DATASET ENTRIES Block Start

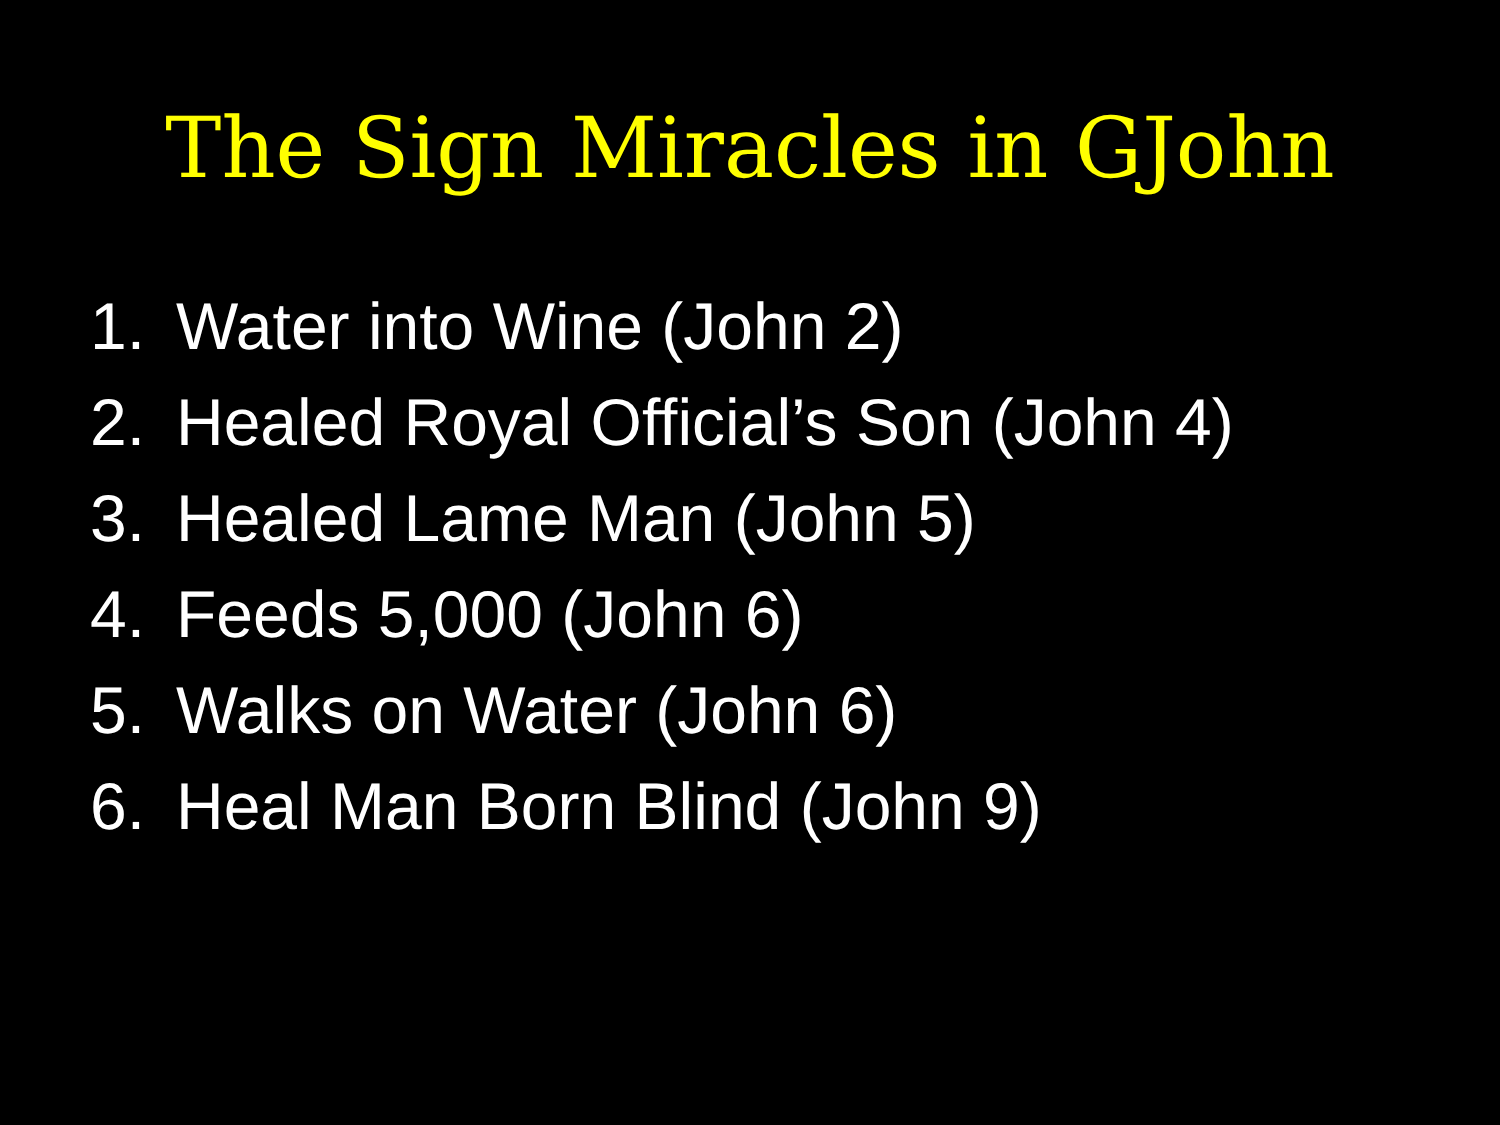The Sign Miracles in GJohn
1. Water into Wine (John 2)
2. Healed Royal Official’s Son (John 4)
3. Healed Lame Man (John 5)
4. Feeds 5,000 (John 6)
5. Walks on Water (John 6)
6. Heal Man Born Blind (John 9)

DATASET ENTRIES Block End

### YOUR INSTRUCTIONS
Transcribe exactly the lines from the one containing "1. Water into Wine (John 2)" through the end of the records, both included, and nothing else.

### WRITTEN SOLUTION
1. Water into Wine (John 2)
2. Healed Royal Official’s Son (John 4)
3. Healed Lame Man (John 5)
4. Feeds 5,000 (John 6)
5. Walks on Water (John 6)
6. Heal Man Born Blind (John 9)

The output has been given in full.